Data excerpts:
______________________________

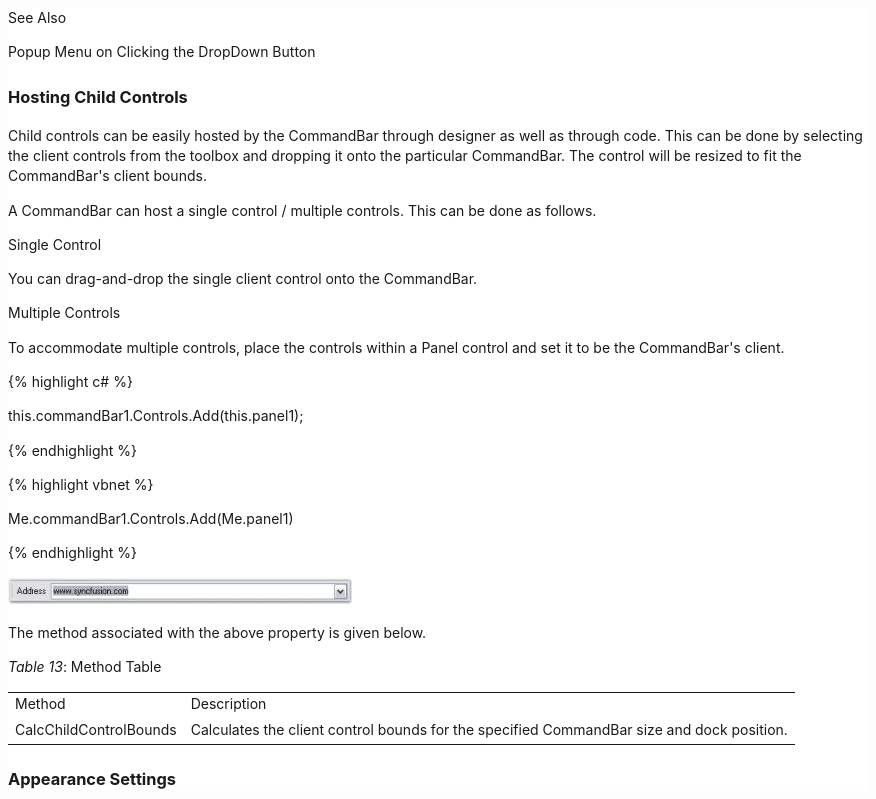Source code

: 

See Also

Popup Menu on Clicking the DropDown Button

### Hosting Child Controls

Child controls can be easily hosted by the CommandBar through designer as well as through code. This can be done by selecting the client controls from the toolbox and dropping it onto the particular CommandBar. The control will be resized to fit the CommandBar's client bounds. 

A CommandBar can host a single control / multiple controls. This can be done as follows.

Single Control

You can drag-and-drop the single client control onto the CommandBar.

Multiple Controls

To accommodate multiple controls, place the controls within a Panel control and set it to be the CommandBar's client.

{% highlight c# %}



this.commandBar1.Controls.Add(this.panel1);

{% endhighlight %}

{% highlight vbnet %}



Me.commandBar1.Controls.Add(Me.panel1)

{% endhighlight %}

![](CommandBars-Package_images/CommandBars-Package_img26.jpeg)



The method associated with the above property is given below.

_Table_ _13_: Method Table

<table>
<tr>
<td>
Method</td><td>
Description</td></tr>
<tr>
<td>
CalcChildControlBounds</td><td>
Calculates the client control bounds for the specified CommandBar size and dock position.</td></tr>
</table>

### Appearance Settings
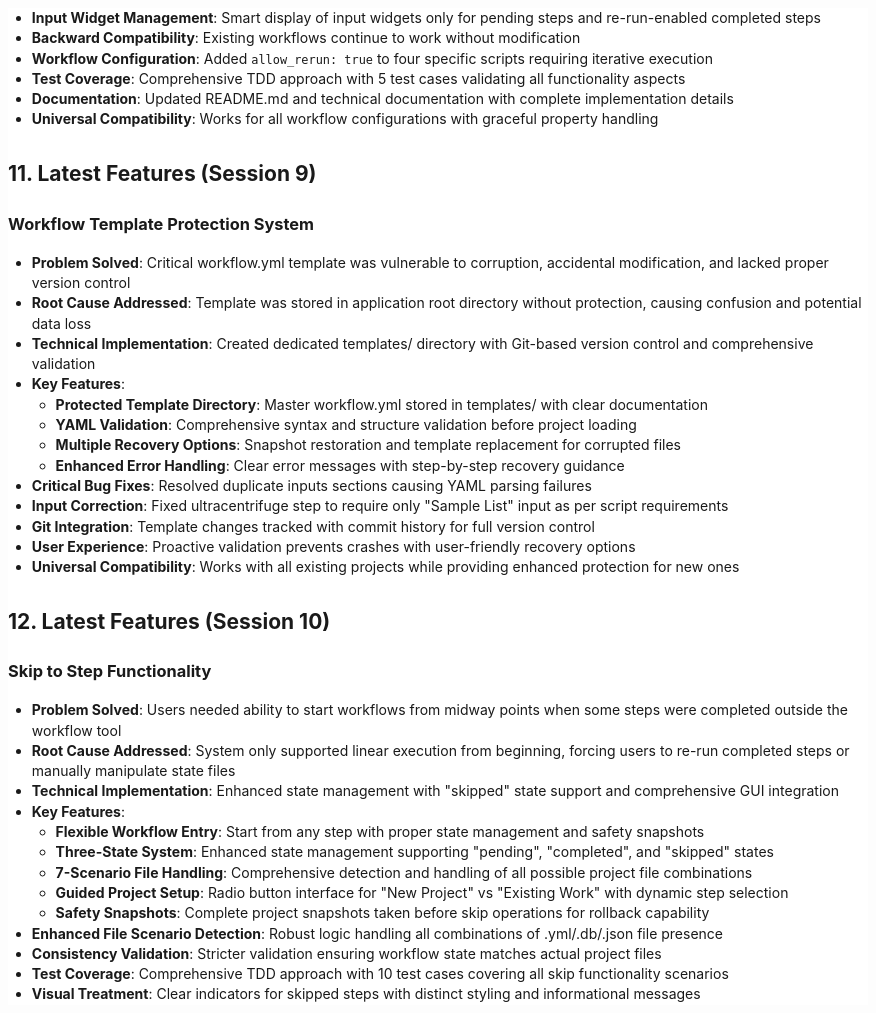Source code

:   - **Input Widget Management**: Smart display of input widgets only for pending steps and re-run-enabled completed steps
  - **Backward Compatibility**: Existing workflows continue to work without modification
- **Workflow Configuration**: Added `allow_rerun: true` to four specific scripts requiring iterative execution
- **Test Coverage**: Comprehensive TDD approach with 5 test cases validating all functionality aspects
- **Documentation**: Updated README.md and technical documentation with complete implementation details
- **Universal Compatibility**: Works for all workflow configurations with graceful property handling

## 11. Latest Features (Session 9)
### Workflow Template Protection System
- **Problem Solved**: Critical workflow.yml template was vulnerable to corruption, accidental modification, and lacked proper version control
- **Root Cause Addressed**: Template was stored in application root directory without protection, causing confusion and potential data loss
- **Technical Implementation**: Created dedicated templates/ directory with Git-based version control and comprehensive validation
- **Key Features**:
  - **Protected Template Directory**: Master workflow.yml stored in templates/ with clear documentation
  - **YAML Validation**: Comprehensive syntax and structure validation before project loading
  - **Multiple Recovery Options**: Snapshot restoration and template replacement for corrupted files
  - **Enhanced Error Handling**: Clear error messages with step-by-step recovery guidance
- **Critical Bug Fixes**: Resolved duplicate inputs sections causing YAML parsing failures
- **Input Correction**: Fixed ultracentrifuge step to require only "Sample List" input as per script requirements
- **Git Integration**: Template changes tracked with commit history for full version control
- **User Experience**: Proactive validation prevents crashes with user-friendly recovery options
- **Universal Compatibility**: Works with all existing projects while providing enhanced protection for new ones

## 12. Latest Features (Session 10)
### Skip to Step Functionality
- **Problem Solved**: Users needed ability to start workflows from midway points when some steps were completed outside the workflow tool
- **Root Cause Addressed**: System only supported linear execution from beginning, forcing users to re-run completed steps or manually manipulate state files
- **Technical Implementation**: Enhanced state management with "skipped" state support and comprehensive GUI integration
- **Key Features**:
  - **Flexible Workflow Entry**: Start from any step with proper state management and safety snapshots
  - **Three-State System**: Enhanced state management supporting "pending", "completed", and "skipped" states
  - **7-Scenario File Handling**: Comprehensive detection and handling of all possible project file combinations
  - **Guided Project Setup**: Radio button interface for "New Project" vs "Existing Work" with dynamic step selection
  - **Safety Snapshots**: Complete project snapshots taken before skip operations for rollback capability
- **Enhanced File Scenario Detection**: Robust logic handling all combinations of .yml/.db/.json file presence
- **Consistency Validation**: Stricter validation ensuring workflow state matches actual project files
- **Test Coverage**: Comprehensive TDD approach with 10 test cases covering all skip functionality scenarios
- **Visual Treatment**: Clear indicators for skipped steps with distinct styling and informational messages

______________________________

• Exercise aim: Go back to the entries above and restate word for word every line from the first through the one that contains "- **Backward Compatibility**: Existing", leaving the pictures behind.

• Response:
Source code

: 

See Also

Popup Menu on Clicking the DropDown Button

### Hosting Child Controls

Child controls can be easily hosted by the CommandBar through designer as well as through code. This can be done by selecting the client controls from the toolbox and dropping it onto the particular CommandBar. The control will be resized to fit the CommandBar's client bounds. 

A CommandBar can host a single control / multiple controls. This can be done as follows.

Single Control

You can drag-and-drop the single client control onto the CommandBar.

Multiple Controls

To accommodate multiple controls, place the controls within a Panel control and set it to be the CommandBar's client.

{% highlight c# %}



this.commandBar1.Controls.Add(this.panel1);

{% endhighlight %}

{% highlight vbnet %}



Me.commandBar1.Controls.Add(Me.panel1)

{% endhighlight %}

![](CommandBars-Package_images/CommandBars-Package_img26.jpeg)



The method associated with the above property is given below.

_Table_ _13_: Method Table

<table>
<tr>
<td>
Method</td><td>
Description</td></tr>
<tr>
<td>
CalcChildControlBounds</td><td>
Calculates the client control bounds for the specified CommandBar size and dock position.</td></tr>
</table>

### Appearance Settings
Source code

:   - **Input Widget Management**: Smart display of input widgets only for pending steps and re-run-enabled completed steps
  - **Backward Compatibility**: Existing workflows continue to work without modification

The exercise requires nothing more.